▶ [Excerpted data]
====
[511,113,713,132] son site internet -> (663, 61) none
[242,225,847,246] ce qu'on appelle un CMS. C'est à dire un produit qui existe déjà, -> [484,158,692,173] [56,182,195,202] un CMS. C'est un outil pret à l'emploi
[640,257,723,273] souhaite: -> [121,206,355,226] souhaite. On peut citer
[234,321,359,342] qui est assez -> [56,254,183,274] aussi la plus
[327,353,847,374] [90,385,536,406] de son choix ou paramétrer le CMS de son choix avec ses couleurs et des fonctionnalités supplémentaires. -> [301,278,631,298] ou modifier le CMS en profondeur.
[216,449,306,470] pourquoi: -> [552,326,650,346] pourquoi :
====
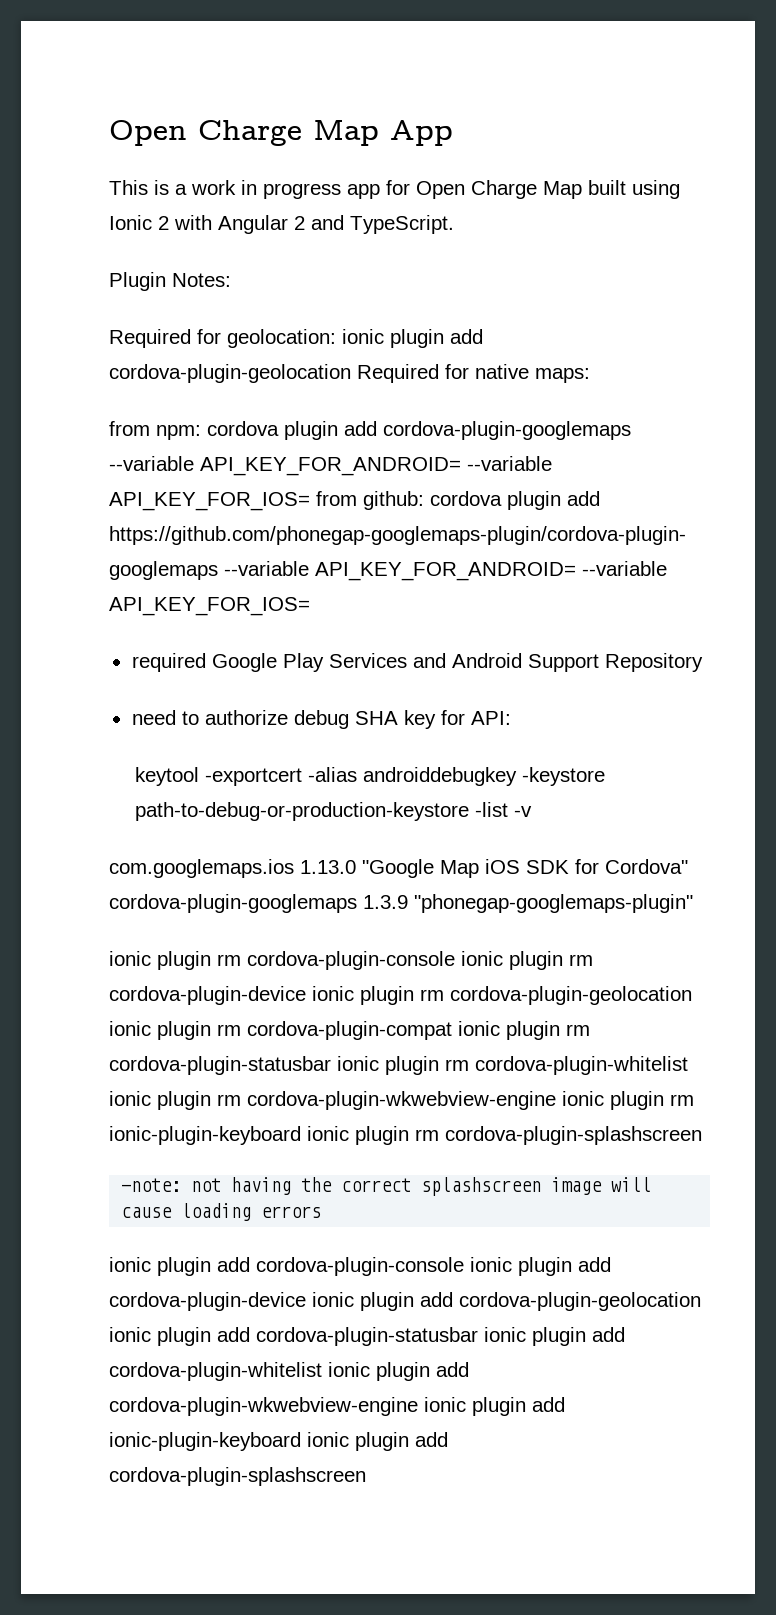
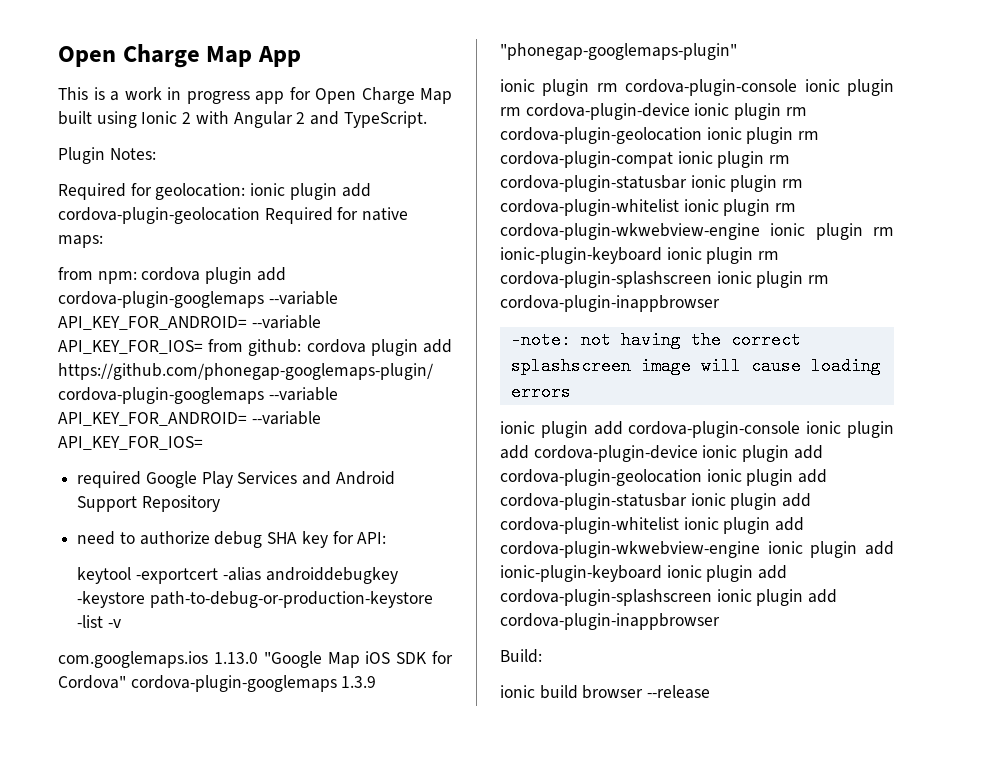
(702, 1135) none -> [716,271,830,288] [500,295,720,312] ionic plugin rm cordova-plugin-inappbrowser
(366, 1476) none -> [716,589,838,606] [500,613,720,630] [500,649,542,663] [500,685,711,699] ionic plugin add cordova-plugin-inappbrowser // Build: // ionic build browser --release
====
▶ [To-do item] From the listing above, return the lines starting at the one with "[640,257,723,273] souhaite: ->" and ending at the one with "[216,449,306,470] pourquoi: ->", both kept, exactly as they appear and nothing more.

▶ [Answer for this exercise]
[640,257,723,273] souhaite: -> [121,206,355,226] souhaite. On peut citer
[234,321,359,342] qui est assez -> [56,254,183,274] aussi la plus
[327,353,847,374] [90,385,536,406] de son choix ou paramétrer le CMS de son choix avec ses couleurs et des fonctionnalités supplémentaires. -> [301,278,631,298] ou modifier le CMS en profondeur.
[216,449,306,470] pourquoi: -> [552,326,650,346] pourquoi :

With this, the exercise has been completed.